For your two factorizations:
$$5 + \sqrt{2} = (3 + 2\sqrt{2}) (11 - 7 \sqrt{2}) = (1 + \sqrt{2})^2 (11 - 7 \sqrt{2})$$
so they differ by a unit.
This is because the factorisation is unique up to units, and $\Bbb Z[\sqrt 2]$ has units, for example $(\sqrt 2+1)$.
In $\Bbb Z$, you had $15 = 3 \times 5 = (-3) \times (-5)$. This doesn't contradict the unique factorisation theorem either because each factor of one factorisation differs from a factor in the other by a unit (here, $-1$)
In your case you can tell by looking at the norms, that $(5+\sqrt 2)$ and $(11-7\sqrt 2)$ may be associates, and we can easily check this :
$(5+\sqrt 2)/(11-7\sqrt 2) = (5+\sqrt 2)(11+7\sqrt 2)/23 = (69+46\sqrt 2)/23 = 3+2\sqrt 2$.
Meanwhile, $(2-\sqrt 2)/(2+\sqrt 2) = (2-\sqrt 2)^2/2 = (6-4\sqrt 2)/2 = 3-2\sqrt 2$.

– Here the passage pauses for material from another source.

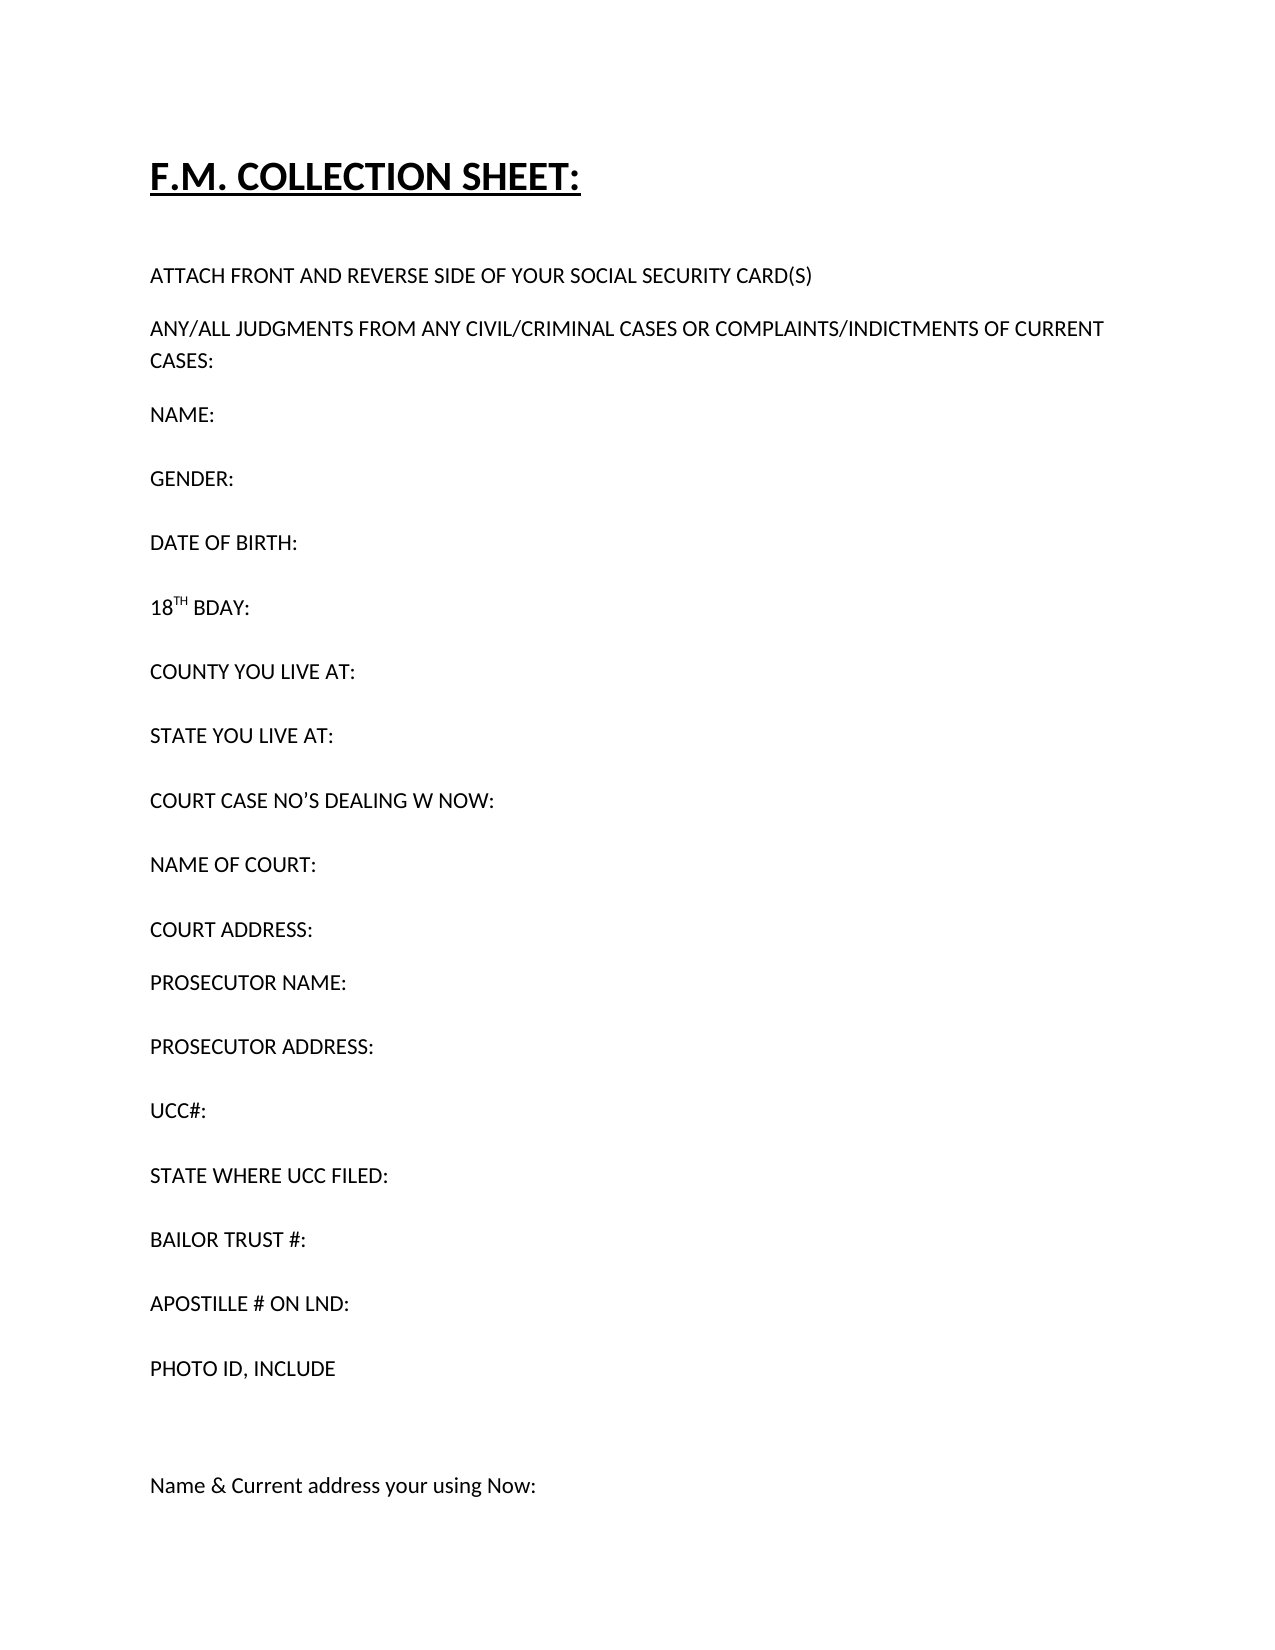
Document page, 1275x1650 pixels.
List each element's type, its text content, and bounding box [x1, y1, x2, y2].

And we have $(3+2\sqrt 2)(3-2\sqrt 2) = 1$ so really, you go from one factorisation to the other by taking a $(3\pm 2\sqrt 2)$ factor from one irreducible and giving it to the other :
$(5+2\sqrt 2)(2-\sqrt 2) = (5+2\sqrt 2)(3-2\sqrt 2)(2+\sqrt 2) = (11-7\sqrt 2)(2+\sqrt 2)$
In $\Bbb Z$ there are only $2$ units, so you can just decide to only use positive representatives of primes and put a $(-1)$ to the side, and then you can immediately tell if two factorisations are different.
In $\Bbb Z[\sqrt 2]$ there isn't really a nice choice of representatives to be made.